Reproduce every line of the listing below word for word, with no changes.

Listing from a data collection
"""

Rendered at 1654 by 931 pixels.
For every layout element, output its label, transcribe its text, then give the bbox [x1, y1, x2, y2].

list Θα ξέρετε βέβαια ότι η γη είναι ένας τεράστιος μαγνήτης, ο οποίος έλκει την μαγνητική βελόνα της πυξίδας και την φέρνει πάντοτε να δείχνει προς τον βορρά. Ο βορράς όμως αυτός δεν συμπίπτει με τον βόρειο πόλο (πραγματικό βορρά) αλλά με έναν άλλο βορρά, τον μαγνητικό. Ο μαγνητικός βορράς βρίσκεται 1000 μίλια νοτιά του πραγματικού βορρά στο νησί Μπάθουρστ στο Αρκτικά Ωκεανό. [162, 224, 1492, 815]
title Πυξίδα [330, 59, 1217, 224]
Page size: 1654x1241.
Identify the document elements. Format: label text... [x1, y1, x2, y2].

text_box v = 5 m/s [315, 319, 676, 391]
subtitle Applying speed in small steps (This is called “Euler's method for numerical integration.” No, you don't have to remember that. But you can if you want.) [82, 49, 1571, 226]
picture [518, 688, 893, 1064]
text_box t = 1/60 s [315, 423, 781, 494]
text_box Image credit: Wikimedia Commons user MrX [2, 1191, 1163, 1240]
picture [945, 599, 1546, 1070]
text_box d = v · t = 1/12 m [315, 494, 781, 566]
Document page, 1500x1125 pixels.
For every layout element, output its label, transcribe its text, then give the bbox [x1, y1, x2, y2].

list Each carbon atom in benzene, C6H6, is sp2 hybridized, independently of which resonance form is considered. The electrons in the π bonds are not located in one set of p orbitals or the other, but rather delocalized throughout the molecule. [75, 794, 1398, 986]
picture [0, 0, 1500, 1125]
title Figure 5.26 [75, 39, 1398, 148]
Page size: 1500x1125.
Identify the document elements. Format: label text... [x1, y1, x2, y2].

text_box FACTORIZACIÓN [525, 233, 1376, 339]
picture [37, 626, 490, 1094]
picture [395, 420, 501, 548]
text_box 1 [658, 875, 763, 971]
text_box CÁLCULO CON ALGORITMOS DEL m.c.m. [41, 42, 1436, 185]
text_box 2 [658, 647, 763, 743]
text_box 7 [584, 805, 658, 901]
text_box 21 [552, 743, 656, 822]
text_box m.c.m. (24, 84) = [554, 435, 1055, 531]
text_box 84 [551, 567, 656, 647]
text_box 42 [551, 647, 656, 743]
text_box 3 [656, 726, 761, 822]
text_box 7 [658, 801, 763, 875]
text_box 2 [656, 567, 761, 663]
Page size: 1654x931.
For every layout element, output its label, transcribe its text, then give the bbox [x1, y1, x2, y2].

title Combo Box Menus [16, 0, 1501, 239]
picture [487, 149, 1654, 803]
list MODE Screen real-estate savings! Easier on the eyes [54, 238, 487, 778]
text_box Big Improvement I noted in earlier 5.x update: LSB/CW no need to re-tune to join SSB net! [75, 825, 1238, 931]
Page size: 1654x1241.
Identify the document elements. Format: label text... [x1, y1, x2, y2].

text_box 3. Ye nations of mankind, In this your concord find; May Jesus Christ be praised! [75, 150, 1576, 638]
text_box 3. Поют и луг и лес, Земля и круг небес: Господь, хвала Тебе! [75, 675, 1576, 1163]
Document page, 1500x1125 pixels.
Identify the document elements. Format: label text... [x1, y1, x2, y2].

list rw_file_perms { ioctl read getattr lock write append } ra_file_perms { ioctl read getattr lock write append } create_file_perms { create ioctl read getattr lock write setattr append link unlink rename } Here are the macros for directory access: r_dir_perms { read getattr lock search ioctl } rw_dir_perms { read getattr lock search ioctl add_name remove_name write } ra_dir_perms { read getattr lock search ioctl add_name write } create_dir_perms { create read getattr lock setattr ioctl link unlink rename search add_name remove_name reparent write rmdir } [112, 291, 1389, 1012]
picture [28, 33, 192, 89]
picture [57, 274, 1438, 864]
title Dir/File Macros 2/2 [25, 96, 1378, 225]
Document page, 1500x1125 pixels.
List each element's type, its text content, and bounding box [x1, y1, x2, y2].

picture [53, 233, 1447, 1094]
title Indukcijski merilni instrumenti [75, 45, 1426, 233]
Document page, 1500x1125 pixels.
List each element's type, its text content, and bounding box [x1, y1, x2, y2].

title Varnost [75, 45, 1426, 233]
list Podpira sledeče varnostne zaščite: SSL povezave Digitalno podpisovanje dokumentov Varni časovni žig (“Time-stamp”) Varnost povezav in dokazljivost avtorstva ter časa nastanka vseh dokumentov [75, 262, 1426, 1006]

"""

Correct answer:
Rendered at 1654 by 931 pixels.
For every layout element, output its label, transcribe its text, then give the bbox [x1, y1, x2, y2].

list Θα ξέρετε βέβαια ότι η γη είναι ένας τεράστιος μαγνήτης, ο οποίος έλκει την μαγνητική βελόνα της πυξίδας και την φέρνει πάντοτε να δείχνει προς τον βορρά. Ο βορράς όμως αυτός δεν συμπίπτει με τον βόρειο πόλο (πραγματικό βορρά) αλλά με έναν άλλο βορρά, τον μαγνητικό. Ο μαγνητικός βορράς βρίσκεται 1000 μίλια νοτιά του πραγματικού βορρά στο νησί Μπάθουρστ στο Αρκτικά Ωκεανό. [162, 224, 1492, 815]
title Πυξίδα [330, 59, 1217, 224]
Page size: 1654x1241.
Identify the document elements. Format: label text... [x1, y1, x2, y2].

text_box v = 5 m/s [315, 319, 676, 391]
subtitle Applying speed in small steps (This is called “Euler's method for numerical integration.” No, you don't have to remember that. But you can if you want.) [82, 49, 1571, 226]
picture [518, 688, 893, 1064]
text_box t = 1/60 s [315, 423, 781, 494]
text_box Image credit: Wikimedia Commons user MrX [2, 1191, 1163, 1240]
picture [945, 599, 1546, 1070]
text_box d = v · t = 1/12 m [315, 494, 781, 566]
Document page, 1500x1125 pixels.
For every layout element, output its label, transcribe its text, then give the bbox [x1, y1, x2, y2].

list Each carbon atom in benzene, C6H6, is sp2 hybridized, independently of which resonance form is considered. The electrons in the π bonds are not located in one set of p orbitals or the other, but rather delocalized throughout the molecule. [75, 794, 1398, 986]
picture [0, 0, 1500, 1125]
title Figure 5.26 [75, 39, 1398, 148]
Page size: 1500x1125.
Identify the document elements. Format: label text... [x1, y1, x2, y2].

text_box FACTORIZACIÓN [525, 233, 1376, 339]
picture [37, 626, 490, 1094]
picture [395, 420, 501, 548]
text_box 1 [658, 875, 763, 971]
text_box CÁLCULO CON ALGORITMOS DEL m.c.m. [41, 42, 1436, 185]
text_box 2 [658, 647, 763, 743]
text_box 7 [584, 805, 658, 901]
text_box 21 [552, 743, 656, 822]
text_box m.c.m. (24, 84) = [554, 435, 1055, 531]
text_box 84 [551, 567, 656, 647]
text_box 42 [551, 647, 656, 743]
text_box 3 [656, 726, 761, 822]
text_box 7 [658, 801, 763, 875]
text_box 2 [656, 567, 761, 663]
Page size: 1654x931.
For every layout element, output its label, transcribe its text, then give the bbox [x1, y1, x2, y2].

title Combo Box Menus [16, 0, 1501, 239]
picture [487, 149, 1654, 803]
list MODE Screen real-estate savings! Easier on the eyes [54, 238, 487, 778]
text_box Big Improvement I noted in earlier 5.x update: LSB/CW no need to re-tune to join SSB net! [75, 825, 1238, 931]
Page size: 1654x1241.
Identify the document elements. Format: label text... [x1, y1, x2, y2].

text_box 3. Ye nations of mankind, In this your concord find; May Jesus Christ be praised! [75, 150, 1576, 638]
text_box 3. Поют и луг и лес, Земля и круг небес: Господь, хвала Тебе! [75, 675, 1576, 1163]
Document page, 1500x1125 pixels.
Identify the document elements. Format: label text... [x1, y1, x2, y2].

list rw_file_perms { ioctl read getattr lock write append } ra_file_perms { ioctl read getattr lock write append } create_file_perms { create ioctl read getattr lock write setattr append link unlink rename } Here are the macros for directory access: r_dir_perms { read getattr lock search ioctl } rw_dir_perms { read getattr lock search ioctl add_name remove_name write } ra_dir_perms { read getattr lock search ioctl add_name write } create_dir_perms { create read getattr lock setattr ioctl link unlink rename search add_name remove_name reparent write rmdir } [112, 291, 1389, 1012]
picture [28, 33, 192, 89]
picture [57, 274, 1438, 864]
title Dir/File Macros 2/2 [25, 96, 1378, 225]
Document page, 1500x1125 pixels.
List each element's type, its text content, and bounding box [x1, y1, x2, y2].

picture [53, 233, 1447, 1094]
title Indukcijski merilni instrumenti [75, 45, 1426, 233]
Document page, 1500x1125 pixels.
List each element's type, its text content, and bounding box [x1, y1, x2, y2].

title Varnost [75, 45, 1426, 233]
list Podpira sledeče varnostne zaščite: SSL povezave Digitalno podpisovanje dokumentov Varni časovni žig (“Time-stamp”) Varnost povezav in dokazljivost avtorstva ter časa nastanka vseh dokumentov [75, 262, 1426, 1006]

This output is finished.